Star Wars: Women of the Galaxy by Amy Ratcliffe and various artists
Published October 2018 by Chronicle Books
When I need courage, I’m bolstered by Leia’s no-nonsense attitude and optimism. When I need to speak so people will listen, I’m energised by Padme’s intelligence and commanding presence. When I need to find light in a dark situation, I’m encouraged by Rey’s unflinching kindness and deep strength.
The women of the Star Wars universe are a diverse galaxy of heroes and villains, renegades and rogues, caretakers and, sometimes, unscrupulous scum.
The women of the Star Wars galaxy drive its stories and saga forward at every level. This beautiful book profiles seventy-five fascinating and inspiring characters from across films, fiction, comics, animation and games. Featuring Leia Organa, Rey, Ahsoka Tano, Jyn Erso, Rose Tico, Maz Kanata, and many more — including characters from Solo: A Star Wars Story and Star Wars Resistance — Each character is explored through key story beats fresh insights and behind the scenes details from journalist-author Amy Ratcliffe and more than 100 all-new, incredible pieces of artwork from 18 talented female and non-binary artists. The amazing lineup of illustrators includes Alice X. Zhang, Amy Beth Christenson, Annie Stoll, Annie Wu, Christina Chung, Cryssy Cheung, Eli Baum, Elsa Charretier, Geneva B., Jen Aberin Johnson, Jen Bartel, Jenny Parks, Karen Hallion, Little Corvus, Sara Alfageeh, Sara Kipin, Sarah Wilkinson, and Viviane Tanner. Including Jen Bartel’s cover featuring a striking image of Rey. This book is an inspiring celebration of the characters that help create a galaxy far far away.
I had planned to open with an explanation about never having reviewed an art book before even though I own tons of them but upon spending hours upon hours engrossed in this gorgeous book (also, side note – art books have THE BEST new book smell) I realised this isn’t just an art book, it’s a beautiful, chronicle of information and inspiration, with even some of the characters who are considered lesser by some for their short amount of screen time or perceived value in the grand scheme of the Star Wars universe which even alone speaks volumes about this book because this to me, is a message in itself that everyone is important in their own way and deserves to have their stories told.
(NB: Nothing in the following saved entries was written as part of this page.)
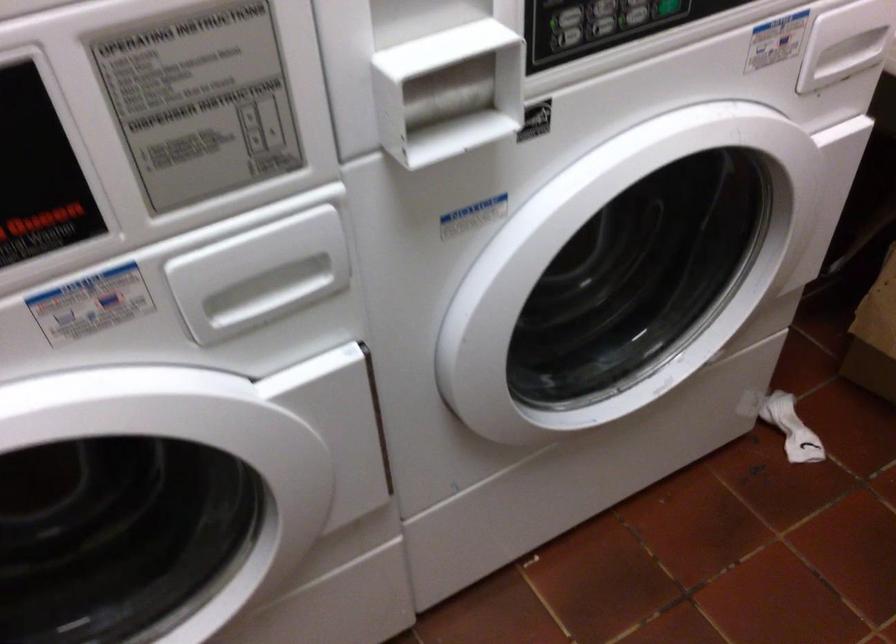
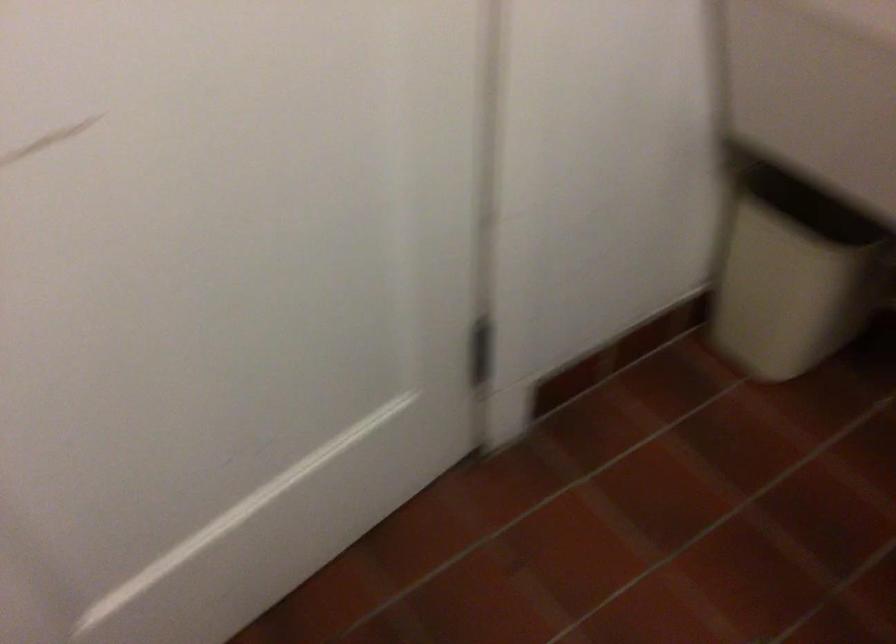
Based on the continuous images, in which direction is the camera rotating?

The camera rotated toward left-down.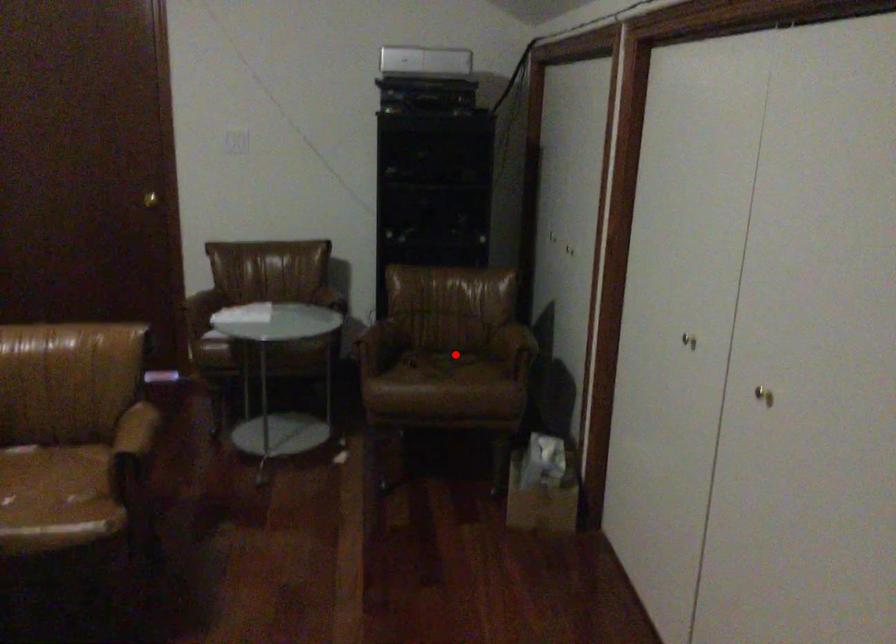
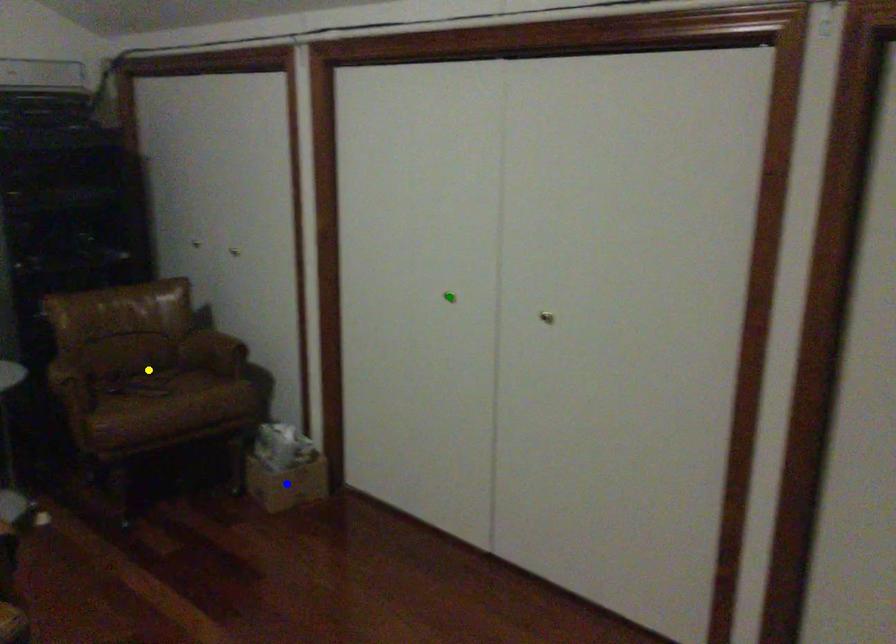
Question: I am providing you with two images of the same scene from different viewpoints. A red point is marked on the first image. You are given multiple points on the second image. Which mark in image 2 goes with the point in image 1?

Choices:
 (A) yellow point
 (B) blue point
 (C) green point

Answer: (A)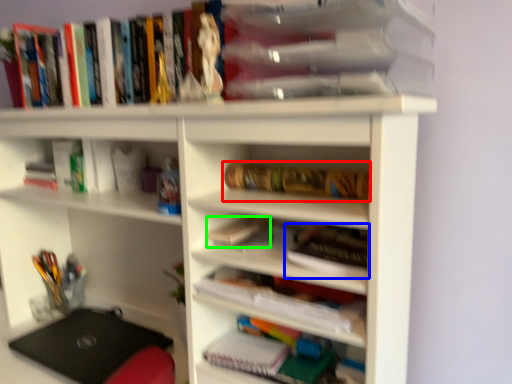
Question: Which is nearer to the book (highlighted by a red box)? book (highlighted by a blue box) or book (highlighted by a green box).

Choices:
 (A) book
 (B) book

Answer: (A)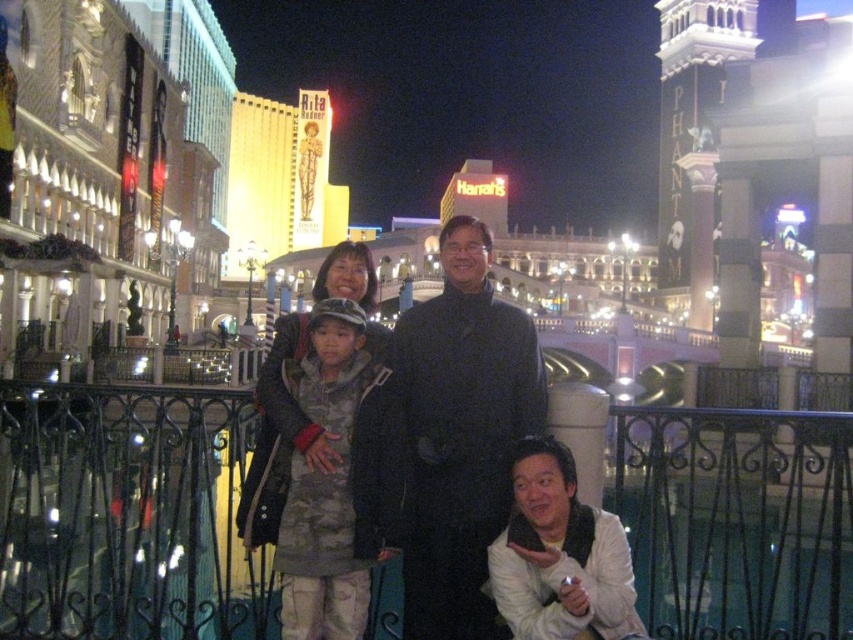
Question: Does camouflage jacket at center have a smaller size compared to camouflage fabric jacket at center?

Choices:
 (A) yes
 (B) no

Answer: (B)

Question: Based on their relative distances, which object is farther from the white matte jacket at lower right?

Choices:
 (A) camouflage fabric jacket at center
 (B) black matte suit at center

Answer: (A)

Question: Which point is farther to the camera?

Choices:
 (A) (306, 332)
 (B) (454, 611)
 (C) (592, 632)

Answer: (A)

Question: Estimate the real-world distances between objects in this image. Which object is farther from the camouflage jacket at center?

Choices:
 (A) white matte jacket at lower right
 (B) camouflage fabric jacket at center
 (C) black matte suit at center

Answer: (A)

Question: Observing the image, what is the correct spatial positioning of black matte suit at center in reference to camouflage fabric jacket at center?

Choices:
 (A) below
 (B) above

Answer: (B)

Question: From the image, what is the correct spatial relationship of black matte suit at center in relation to camouflage fabric jacket at center?

Choices:
 (A) left
 (B) right

Answer: (B)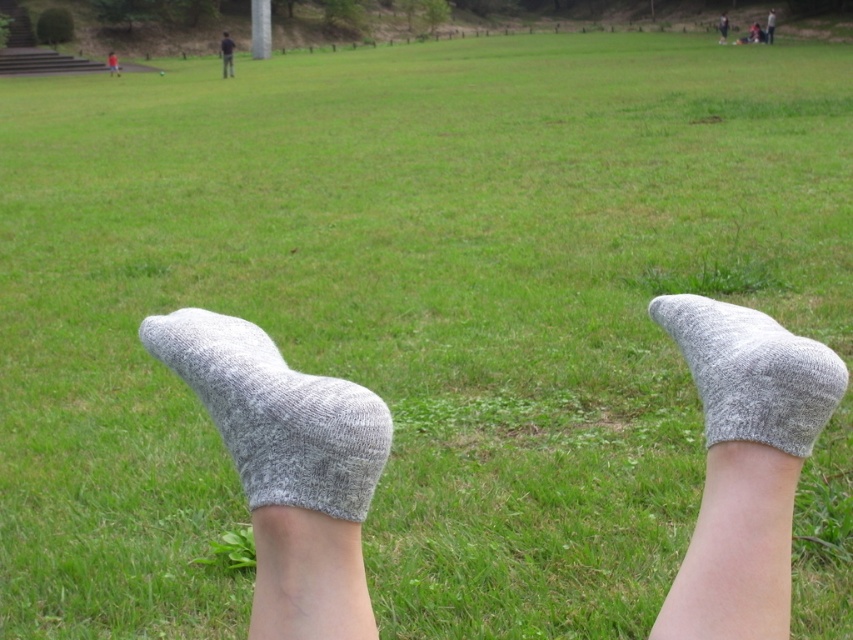
You are standing in a grassy field and notice two pairs of gray knitted socks at your feet. One is labeled as the gray knitted sock at lower center and the other as the gray knitted socks at lower center. Which one is closer to you?

The gray knitted sock at lower center is closer to you because it is positioned in front of the gray knitted socks at lower center.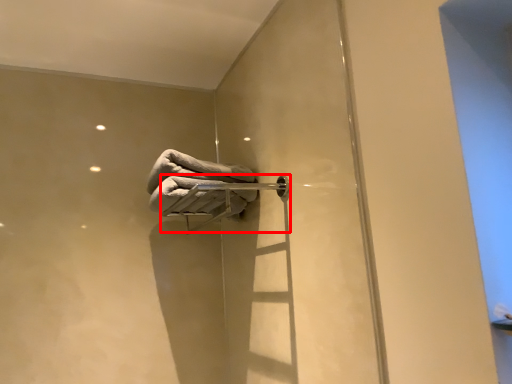
Question: From the image's perspective, where is towel bar (annotated by the red box) located in relation to towel in the image?

Choices:
 (A) above
 (B) below

Answer: (B)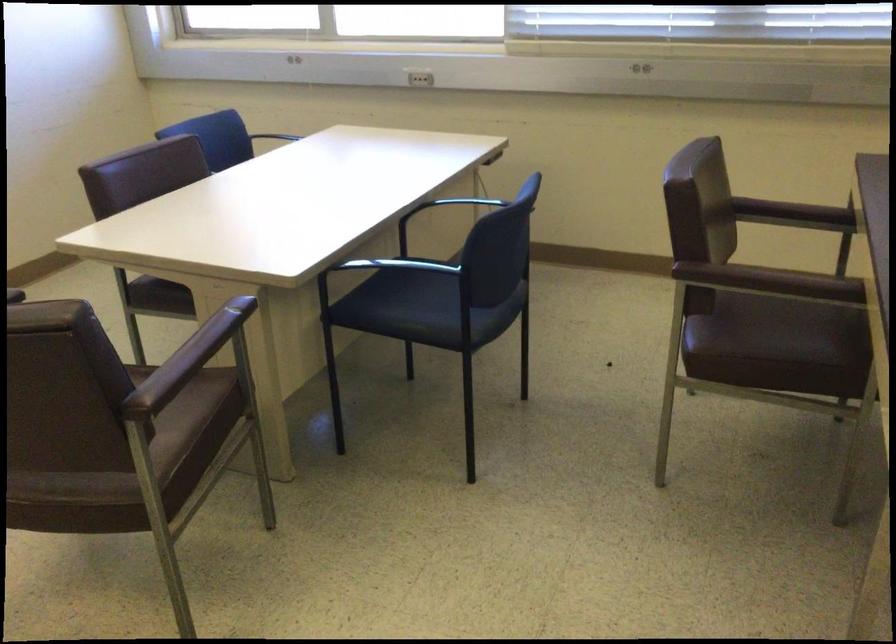
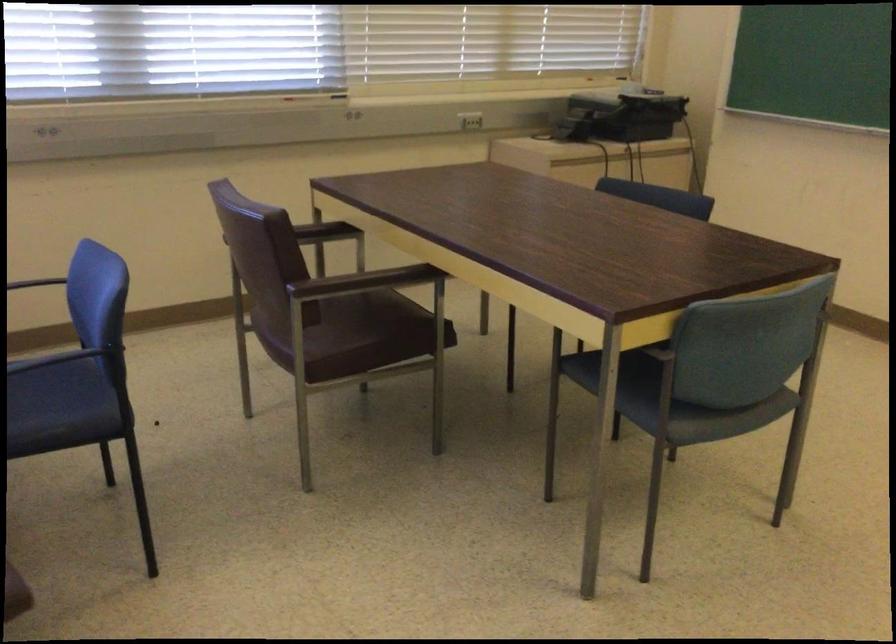
Where in the second image is the point corresponding to point 757,276 from the first image?

(362, 281)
The art is obviously gorgeous and I really love that we get to see such a varying degree of art styles, techniques, perspectives and mediums used throughout the book, with some characters who have larger written pieces to encompass their deeds etc who have multiple illustrations from different artists which are fantastic to see and absolutely breathtaking.
The writing is interesting and delivers facts and story beats without sounding like just a list of accomplishments being rolled off, each fact or moment is explained well and with just enough detail and then often the consequences of certain actions and how it sometimes goes on to affect the future of the galaxy. If you haven’t seen and/or read every part of the current Star Wars universe there is a potential for spoilers here as mentioned it does include not just the films but the tv shows, books, comics and games.
Not only did I enjoy reading about some of my favourite characters I also learned a lot about ones I haven’t discovered yet as I’m still working my way through “The Clone Wars” tv show at the moment but this has only served to make me more determined to get through it as I’m looking forward to meeting so many of these interesting and sometimes intricate characters. In addition to learning about these new characters I found out a lot of new information about characters I already knew, I especially loved the background on Admiral Holdo from the Princess Leia book by Claudia Grey but even more than just collecting the information from some of the media I haven’t yet got around to there were facts from behind the series as well such as the fact that after seeing her on the front of one of the Star Wars comics, George Lucas decided, very late into post-production on Stars Wars: Attack of the Clones that he wanted to include Aayla Secura who became the films first Twi’lek to be featured in an action-heavy role, not only was she added in last minute but the person chosen to portray Aayla on screen was Amy Allen, production assistant at Industrial Light and Magic who had worked behind the scenes on films like Artificial Intelligence before working on a stage unit for Attack of the Clones. There are plenty more great nuggets of information even for some of the most well informed Star Wars fans out there.
I highly recommend this book to any fans of Star Wars, regardless of gender or knowledge level, its a fascinating and extremely interesting look into a wide range of characters from Jedi or Sith to Rebel or imperial, scavenger, senator or even librarian. There is absolutely something for everyone here and the excited, nervous wait I’ve had since finding out this book was being published feels very much worth it and will easily be a book I’ll be talking about for a long time to come and looking back at often as I take in more of the Star Wars universe.